_Task to complete_
Count the lines in the material below that contain the string "LIMONERO", matching case exactly, and give only the number.

Text data extracted from pages:
*** Begin section ***
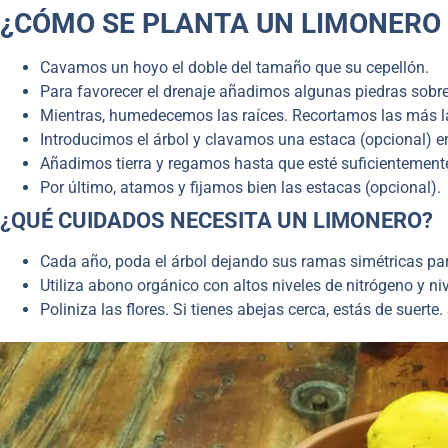
¿CÓMO SE PLANTA UN LIMONERO
Cavamos un hoyo el doble del tamaño que su cepellón.
Para favorecer el drenaje añadimos algunas piedras sobre 
Mientras, humedecemos las raíces. Recortamos las más l
Introducimos el árbol y clavamos una estaca (opcional) ent
Añadimos tierra y regamos hasta que esté suficientemen
Por último, atamos y fijamos bien las estacas (opcional).
¿QUÉ CUIDADOS NECESITA UN LIMONERO?
Cada año, poda el árbol dejando sus ramas simétricas par
Utiliza abono orgánico con altos niveles de nitrógeno y n
Poliniza las flores. Si tienes abejas cerca, estás de suerte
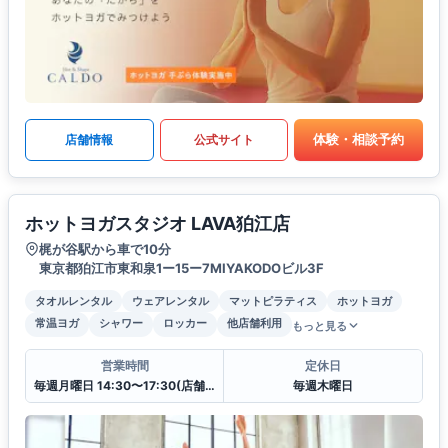
体験・相談予約
店舗情報
公式サイト
ホットヨガスタジオ LAVA狛江店
梶が谷駅から車で10分
東京都狛江市東和泉1ー15ー7MIYAKODOビル3F
タオルレンタル
ウェアレンタル
マットピラティス
ホットヨガ
常温ヨガ
シャワー
ロッカー
他店舗利用
もっと見る
営業時間
定休日
毎週月曜日 14:30〜17:30(店舗クローズ)
毎週木曜日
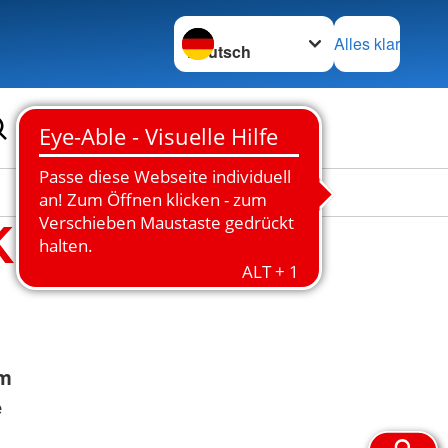
Sprache wechseln zu
Alles klar
K
em
e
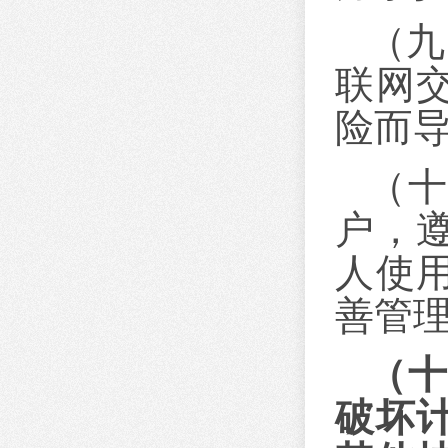
（九
联网
险而
（
户，
人使
善管
（
破坏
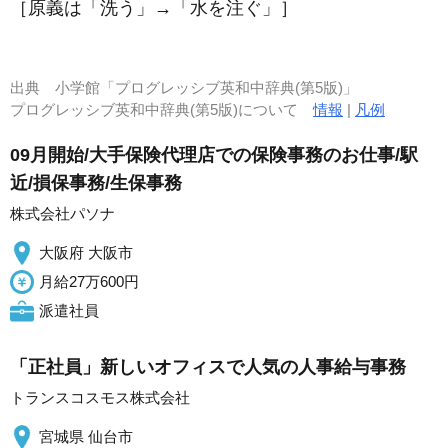
［原義は「洗う」→「水を注ぐ」］
出典
小学館「プログレッシブ英和中辞典(第5版)」
プログレッシブ英和中辞典(第5版)について
情報
|
凡例
09月開始/大手保険代理店での保険事務のお仕事/駅
近/損保事務/生保事務
株式会社パソナ
大阪府 大阪市
月給27万600円
派遣社員
「正社員」新しいオフィスで人気の人事給与事務
トランスコスモス株式会社
宮城県 仙台市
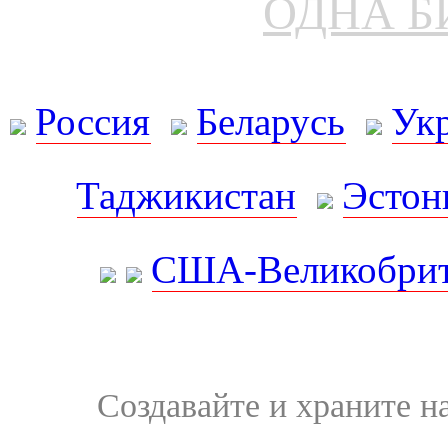
ОДНА Б
Россия
Беларусь
Ук
Таджикистан
Эстон
США-Великобрит
Создавайте и храните 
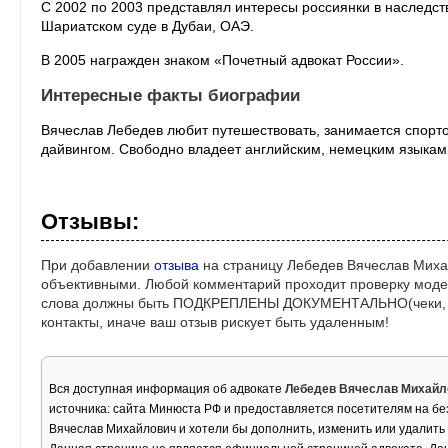
С 2002 по 2003 представлял интересы россиянки в наследс
Шариатском суде в Дубаи, ОАЭ.
В 2005 награжден знаком «Почетный адвокат России».
Интересные факты биографии
Вячеслав Лебедев любит путешествовать, занимается спорт
дайвингом. Свободно владеет английским, немецким языкам
Отзывы:
При добавлении
отзыва
на страницу Лебедев Вячеслав Миха
объективными. Любой комментарий проходит проверку моде
слова должны быть ПОДКРЕПЛЕНЫ ДОКУМЕНТАЛЬНО(чеки, ре
контакты, иначе ваш отзыв рискует быть удаленным!
Вся доступная информация об адвокате
Лебедев Вячеслав Михайл
источника: сайта Минюста РФ и предоставляется посетителям на бе
Вячеслав Михайлович и хотели бы дополнить, изменить или удалит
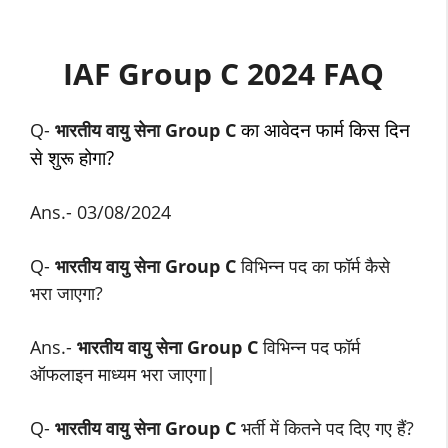
IAF Group C 2024 FAQ
का आवेदन फार्म किस दिन
Q-
भारतीय वायु सेना Group C
से शुरू होगा?
Ans.- 03/08/2024
Q-
भारतीय वायु सेना Group C
विभिन्न पद का फॉर्म कैसे
भरा जाएगा?
Ans.-
भारतीय वायु सेना Group C
विभिन्न पद फॉर्म
ऑफलाइन माध्यम भरा जाएगा|
Q-
भारतीय वायु सेना Group C
भर्ती में कितने पद दिए गए हैं?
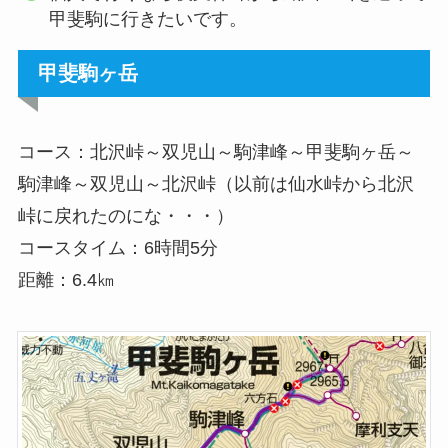
甲斐駒に行きたいです。
甲斐駒ヶ岳
コース：北沢峠～双児山～駒津峰～甲斐駒ヶ岳～
駒津峰～双児山～北沢峠（以前は仙水峠から北沢
峠に戻れたのにな・・・）
コースタイム：6時間5分
距離：6.4㎞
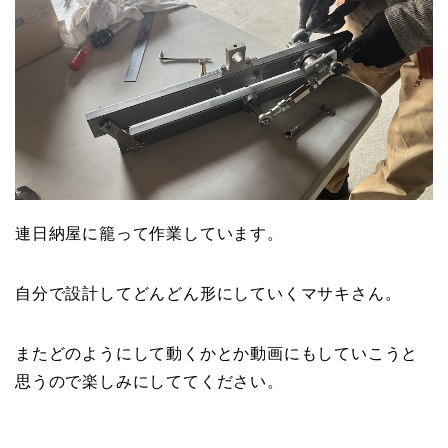
連日納屋に籠って作業しています。
自分で設計してどんどん形にしていくマサキさん。
またどのようにして動くかとか動画にもしていこうと
思うので楽しみにしててください。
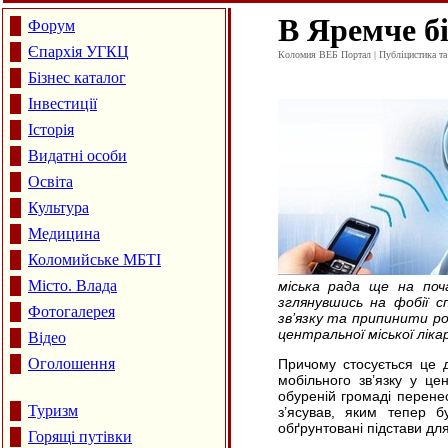
В Яремче б
Форум
Єпархія УГКЦ
Коломия ВЕБ Портал | Публіцистика та а
Бізнес каталог
Інвестиції
Історія
Видатні особи
Освіта
Культура
Медицина
Коломийське МБТІ
Місто. Влада
міська рада ще на поч
зглянувшись на фобії с
Фотогалерея
зв’язку та припинити ро
центральної міської лікар
Відео
Оголошення
Причому стосується це д
мобільного зв’язку у це
обуреній громаді перенес
Туризм
з’ясував, яким тепер 
обґрунтовані підстави для
Горящі путівки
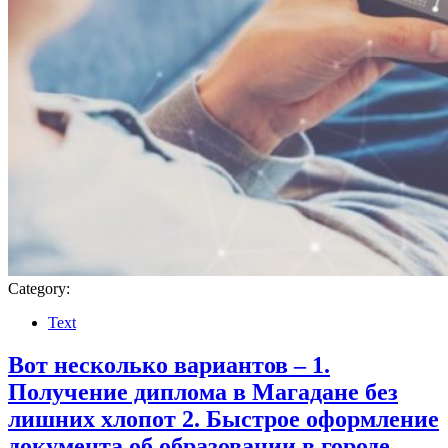
Category:
Text
Вот несколько вариантов – 1.
Получение диплома в Магадане без
лишних хлопот 2. Быстрое оформление
документа об образовании в городе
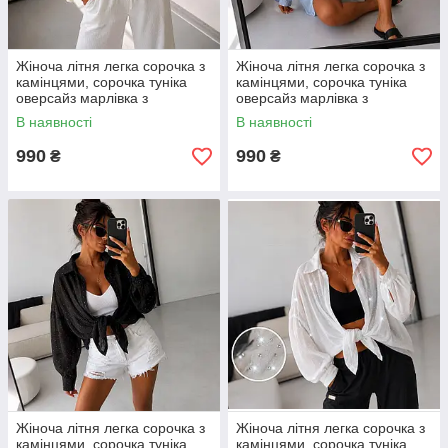
Жіноча літня легка сорочка з
Жіноча літня легка сорочка з
камінцями, сорочка туніка
камінцями, сорочка туніка
оверсайз марлівка з
оверсайз марлівка з
камінцями розмір 42–52
камінцями розмір 42–52
В наявності
В наявності
990
990
₴
₴
Жіноча літня легка сорочка з
Жіноча літня легка сорочка з
камінцями, сорочка туніка
камінцями, сорочка туніка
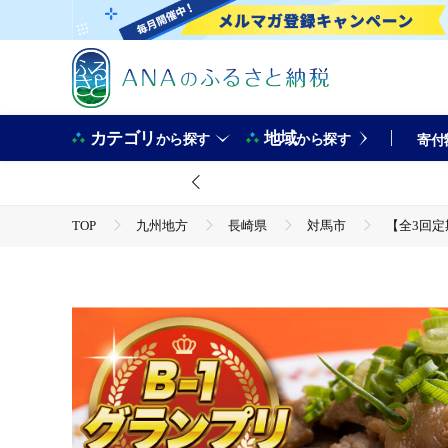
カテゴリ
地域
から探す
から探す
寄付
TOP
九州地方
長崎県
対馬市
【全3回定
TOP
加工食品
惣菜・レトルト
ほかの惣菜
【全3回定期便】上対馬名物 村元のとんちゃん 650g × 3個 セッ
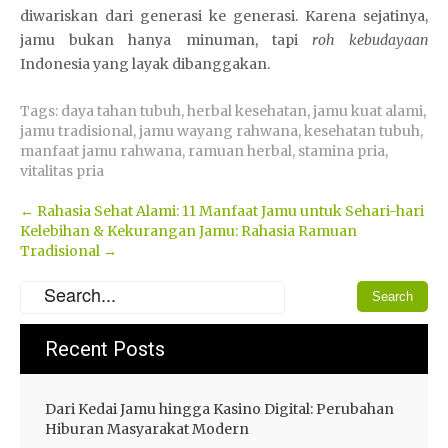
diwariskan dari generasi ke generasi. Karena sejatinya,
jamu bukan hanya minuman, tapi
roh kebudayaan
Indonesia yang layak dibanggakan.
Tags:
daya tahan tubuh
,
herbal kesehatan
,
jamu kuat alami
,
jamu tradisional
,
jamu wayang rahwana
,
kesehatan tubuh
,
manfaat jamu rahwana
,
ramuan herbal
,
stamina pria
,
vitalitas pria
Post
←
Rahasia Sehat Alami: 11 Manfaat Jamu untuk Sehari-hari
Kelebihan & Kekurangan Jamu: Rahasia Ramuan
navigation
Tradisional
→
Recent Posts
Dari Kedai Jamu hingga Kasino Digital: Perubahan
Hiburan Masyarakat Modern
*** End section ***
_Answer to the problem_
2